Task >>
Can you reproduce the Pamela Palmer interview from "I then reminded" up to and including "readers are grateful.", but change "imagination" to "creativity"?

Sunday, May 15, 2011

Interview with New Yorks Best Selling Author Pamela Palmer


Introduction
Risqué Reviews is please to have joining us today New York Times bestselling author Pamela Palmer. Anyone familiar with her knows her as the talented writer of many paranormal romances including her award winning series The Feral Warriors.  Did you also know she writes Time Travel under the name Pamela Montgomerie? Or for that fact growing up she didn’t want to be a writer at all. {What’s this you say?} Its true growing up the Air Force was her home, her dad flew jets and she dreamed of being an astronaut flying not just the skies, but all the way to the stars. She loved watching Star Trek and thought, one day I’m going to do that. Alas as life often does, her path went in another direction and it seemed the dream of flying though space was just that, a dream and like most ended up doing other things.  First she headed off to college then building a career as well as a family took precedence over the stars and for a time her writing career as well.
Still she may not have reached the stars literary; she is a star when it comes to her writing. She writes about dashing heroes that never gave up, even against the toughest odds and heroines no one would ever accuse of being push over’s, they do in fact do a lot of the pushing themselves.  Subsequently instead soaring through the universe, she soar with a pen across the pages and with words as she takes us to places only dreamers would understand.
Pamela and I have a few things in common, other than her writing the books and me reading them. Watching Star Trek, man I just loved that show. I told my dad once “What if we could do that? What if we had things like their communicators, how cool would that be? What if this? What if that? What if…?” He’d laugh and tell me “What if you quit dreaming and do your homework? Dreaming doesn’t pay the bills little girl, working does”.  Year’s later “Hey dad how do you like these new cell phones they have, kinda like those “communicators” in Star Trek”.
I then reminded him that for at least someone those dreams paid off.
Imagining places that could be and maybe even will be someday, but for now as then are considered “fiction”... yet, can we ever be so sure…remember it was once said “If man were suppose to fly, God would have given him wings”. He did he gave man the imagination to dream the impossible and then to make the tools to make it possible. Like the heroes in her books Pamela Palmer never gave up, she just dreamed a different dream and for that, at least, we the readers are grateful.
Interview with Pamela Palmer
Welcome to RR Pamela, I am truly exciting to have you here and hope you have a good time. As I was reading about the interesting life you had growing up and the twists and turns that eventually lead you here, that it was your love of reading that gave you the itch to try it yourself.  You mention about your first attempt at writing and realized suddenly “one chapter a writer does not make”. So you dropped it, had some babies and put writing on that back shelf. It seemed the characters had other plans though and kept nagging to be let out (I’ve heard some can be that way *grin*).  Apparently whatever it was, you got over it and hit the floor running. 
Q. Let’s see if I have this right; within the span of four years, beginning in 2007 to the present, you’ve had at least nine books published, do I have that right? Am I missing any? Quite the number of books published under your belt.

Information given >>
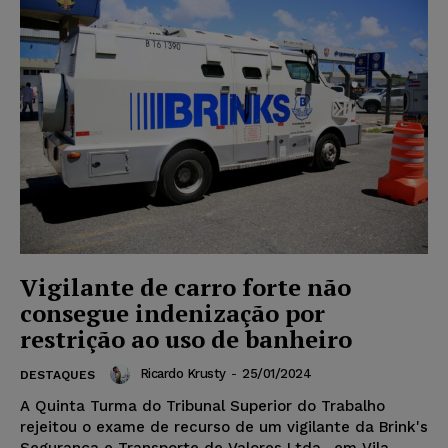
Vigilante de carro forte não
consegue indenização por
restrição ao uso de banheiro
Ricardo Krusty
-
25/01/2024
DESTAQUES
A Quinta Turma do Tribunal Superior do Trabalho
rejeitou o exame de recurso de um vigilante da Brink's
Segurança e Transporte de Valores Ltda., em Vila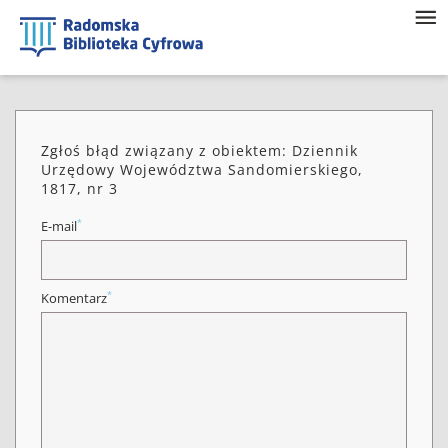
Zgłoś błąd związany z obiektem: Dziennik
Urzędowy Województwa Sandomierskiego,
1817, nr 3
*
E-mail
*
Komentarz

Completed exercise >>
I then reminded him that for at least someone those dreams paid off.
Imagining places that could be and maybe even will be someday, but for now as then are considered “fiction”... yet, can we ever be so sure…remember it was once said “If man were suppose to fly, God would have given him wings”. He did he gave man the creativity to dream the impossible and then to make the tools to make it possible. Like the heroes in her books Pamela Palmer never gave up, she just dreamed a different dream and for that, at least, we the readers are grateful.